How 'Live Face De-Identification' In Videos Can Confuse Face Recognition AIs

Nicolas Cage - face de-identification

User data has increasingly become more important to secure as people upload more and more of their information to the web.

And the many user data the web has, includes facial data. This kind of data can be used by, for example, government agencies around the world that use automated services to keep tabs and tabs of their citizens. If there is a photo of a person available on the internet, they can use that person's face information to train AIs, or track them using public surveillance cameras.

Facebook is one of the most popular platforms where people store their photos. And here, the social giant has devised a way to thwart this face recognition technology.

Developed by Oran Gafni, Lior Wolf and Yaniv Taigman from Facebook AI Research and Tel-Aviv University, the method involves live face 'de-identification' to slightly modify people's faces.

In a YouTube video shared by Gafni shown below, AI can tweak certain details, such as the shape of a person's mouth, or the size of their eyes.

The change can be subtle, but it can trick facial recognition technologies in a way that they won't match what they see in the footage with images of the people in their databases.

Facebook said that this technology can be used with pre-recorded contents, as well as with live videos.

According to the researchers:

"We propose a method for face de-identification that enables fully automatic video modification at high frame rates."

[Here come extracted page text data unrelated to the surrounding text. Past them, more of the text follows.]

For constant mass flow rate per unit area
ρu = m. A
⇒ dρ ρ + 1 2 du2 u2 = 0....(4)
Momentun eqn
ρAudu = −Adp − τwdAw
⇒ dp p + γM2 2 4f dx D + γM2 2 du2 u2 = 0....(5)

"The goal is to maximally decorrelate the identity, while having the perception (pose, illumination and expression) fixed. We achieve this by a novel feed-forward encoder-decoder network architecture that is conditioned on the high-level representation of a person’s facial image. The network is global, in the sense that it does not need to be retrained for a given video or for a given identity, and it creates natural looking image sequences with little distortion in time."

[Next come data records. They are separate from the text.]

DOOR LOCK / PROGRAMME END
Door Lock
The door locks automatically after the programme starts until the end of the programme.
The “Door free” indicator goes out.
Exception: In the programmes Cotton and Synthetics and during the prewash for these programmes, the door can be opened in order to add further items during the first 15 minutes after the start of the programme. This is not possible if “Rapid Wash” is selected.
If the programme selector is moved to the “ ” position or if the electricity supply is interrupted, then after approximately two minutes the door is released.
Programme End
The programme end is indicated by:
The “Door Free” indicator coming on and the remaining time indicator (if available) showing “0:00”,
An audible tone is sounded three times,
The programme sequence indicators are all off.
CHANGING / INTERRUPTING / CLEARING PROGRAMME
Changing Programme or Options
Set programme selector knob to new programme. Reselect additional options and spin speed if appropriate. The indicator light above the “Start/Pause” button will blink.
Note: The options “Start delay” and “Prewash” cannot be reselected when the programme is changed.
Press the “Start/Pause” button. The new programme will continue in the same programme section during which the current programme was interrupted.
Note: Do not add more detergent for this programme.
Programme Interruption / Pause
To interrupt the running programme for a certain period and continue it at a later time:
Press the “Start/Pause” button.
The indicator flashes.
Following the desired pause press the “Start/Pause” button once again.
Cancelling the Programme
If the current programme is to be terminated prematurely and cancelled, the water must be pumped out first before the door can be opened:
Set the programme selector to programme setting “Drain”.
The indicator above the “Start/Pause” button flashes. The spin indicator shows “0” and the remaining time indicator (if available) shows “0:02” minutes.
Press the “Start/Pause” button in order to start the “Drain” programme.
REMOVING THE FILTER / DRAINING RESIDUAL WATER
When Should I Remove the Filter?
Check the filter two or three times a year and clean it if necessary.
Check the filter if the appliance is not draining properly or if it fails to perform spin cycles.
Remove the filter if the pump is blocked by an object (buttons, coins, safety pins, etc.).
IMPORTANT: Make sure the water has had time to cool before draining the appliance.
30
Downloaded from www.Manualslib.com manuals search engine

How the AI works involves an encoder-decoder architecture to generate both a mask and an image.

During the training process, the person’s face is distorted before being fed into the network. The system then generates distorted and undistorted images of a person’s face for output that can be embedded into videos.

"Our architecture is based on an adversarial autoencoder, coupled with a trained face-classifier. By concatenating the autoencoder’s latent space with the face-classifier representation layer, we achieve a rich latent space, embedding both identity and expression information. The network is trained in a counter-factual way, i.e., the output differs from the input in key aspects, as dictated by the conditioning."

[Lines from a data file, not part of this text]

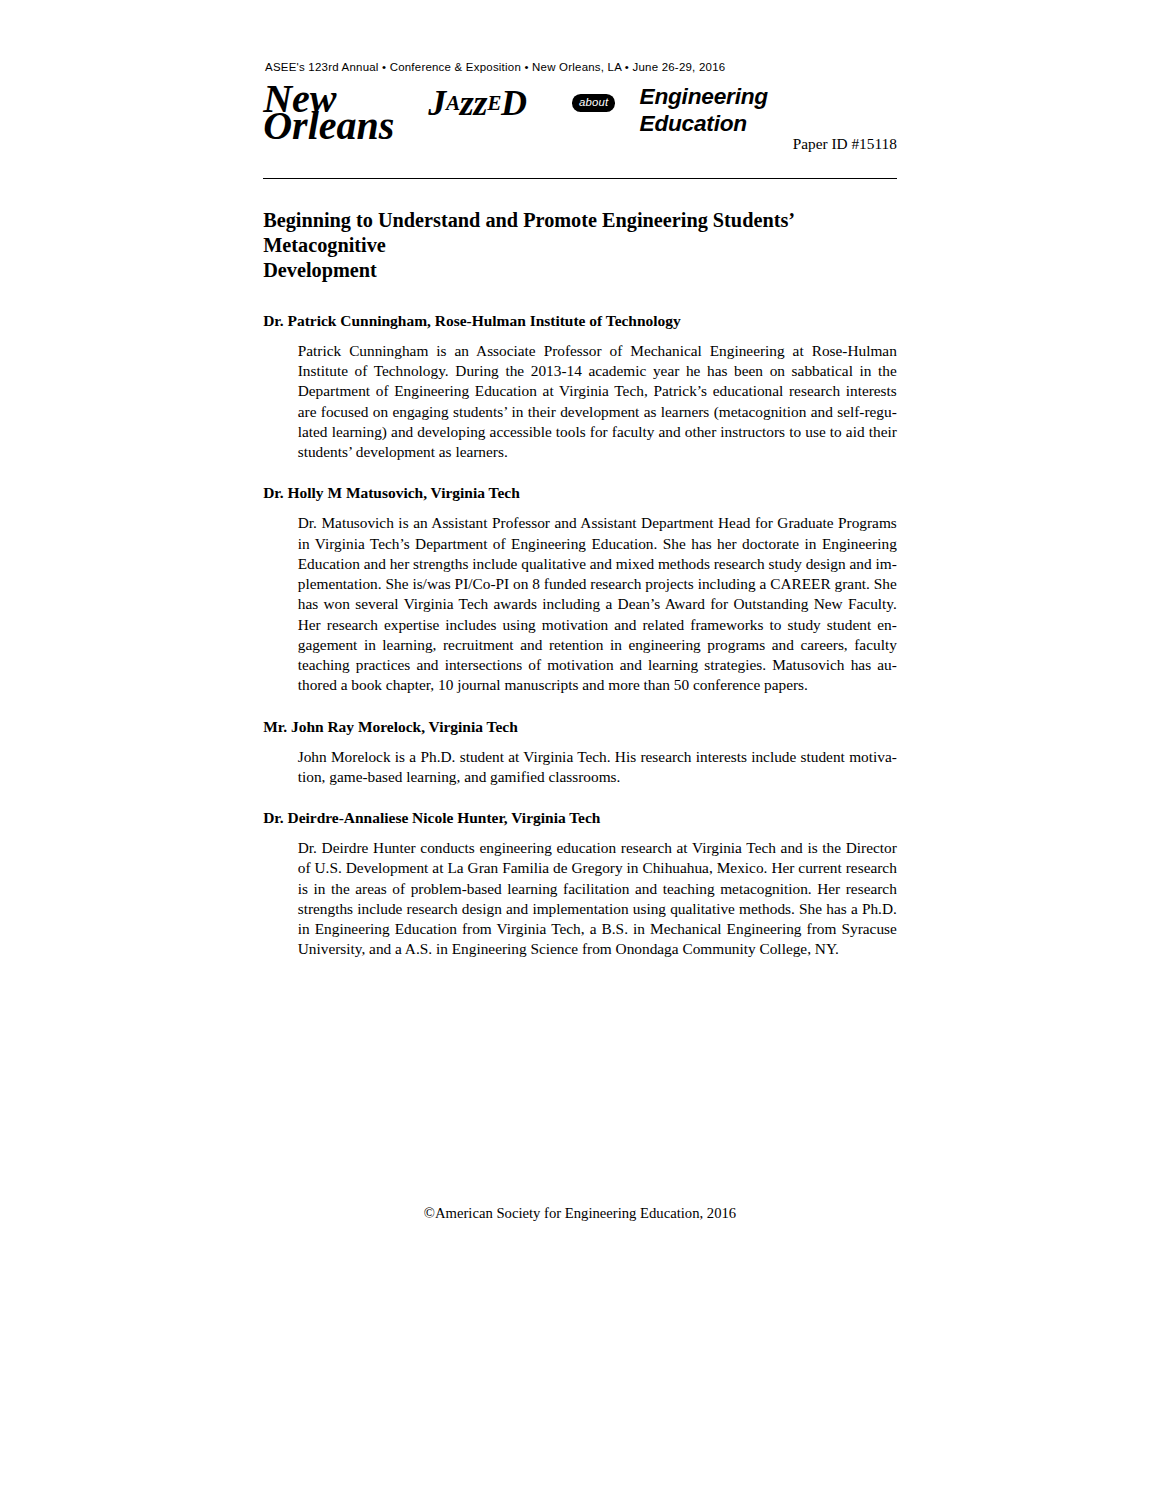ASEE's 123rd Annual • Conference & Exposition • New Orleans, LA • June 26-29, 2016
New Orleans JAzzED about Engineering Education
Paper ID #15118
Beginning to Understand and Promote Engineering Students’ Metacognitive
Development
Dr. Patrick Cunningham, Rose-Hulman Institute of Technology
Patrick Cunningham is an Associate Professor of Mechanical Engineering at Rose-Hulman Institute of Technology. During the 2013-14 academic year he has been on sabbatical in the Department of Engineering Education at Virginia Tech, Patrick’s educational research interests are focused on engaging students’ in their development as learners (metacognition and self-regulated learning) and developing accessible tools for faculty and other instructors to use to aid their students’ development as learners.
Dr. Holly M Matusovich, Virginia Tech
Dr. Matusovich is an Assistant Professor and Assistant Department Head for Graduate Programs in Virginia Tech’s Department of Engineering Education. She has her doctorate in Engineering Education and her strengths include qualitative and mixed methods research study design and implementation. She is/was PI/Co-PI on 8 funded research projects including a CAREER grant. She has won several Virginia Tech awards including a Dean’s Award for Outstanding New Faculty. Her research expertise includes using motivation and related frameworks to study student engagement in learning, recruitment and retention in engineering programs and careers, faculty teaching practices and intersections of motivation and learning strategies. Matusovich has authored a book chapter, 10 journal manuscripts and more than 50 conference papers.
Mr. John Ray Morelock, Virginia Tech
John Morelock is a Ph.D. student at Virginia Tech. His research interests include student motivation, game-based learning, and gamified classrooms.
Dr. Deirdre-Annaliese Nicole Hunter, Virginia Tech
Dr. Deirdre Hunter conducts engineering education research at Virginia Tech and is the Director of U.S. Development at La Gran Familia de Gregory in Chihuahua, Mexico. Her current research is in the areas of problem-based learning facilitation and teaching metacognition. Her research strengths include research design and implementation using qualitative methods. She has a Ph.D. in Engineering Education from Virginia Tech, a B.S. in Mechanical Engineering from Syracuse University, and a A.S. in Engineering Science from Onondaga Community College, NY.
©American Society for Engineering Education, 2016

"The generation task is, therefore, highly semantic, and the loss required to capture its success cannot be a conventional reconstruction loss."

"For the task of de-identification, we employ a target image, which is any image of the person in the video. The method then distances the face descriptors of the output video from those of the target image."

Facebook - live face 'de-identification'
(a) A pre-trained face recognition network is used. (b) An illustration of the multi-image perceptual loss used, which employs two replicas of the same face recognition network. (Credit: Facebook AI Research, Tel-Aviv University)

While photos can be accessed anyone on the internet, the people inside those photos should be aware that their images can be used by companies to train AIs.

One example, was when a Google contractor was caught exploiting black people to gather their face data without their knowledge.

This technology from Facebook could allow for more ethical use of video footage of people for training AI systems, which typically require several examples to learn how to emulate the content they’re fed.

By making people’s faces impossible to recognize, these AI systems can be trained without infringing the subjects’ privacy.

While this technology can be useful in the future, Facebook has no plans to use it on any of its own products.

The social network is already using its own facial recognition to identify users to help photo tagging, and alert users when others upload a photo of them.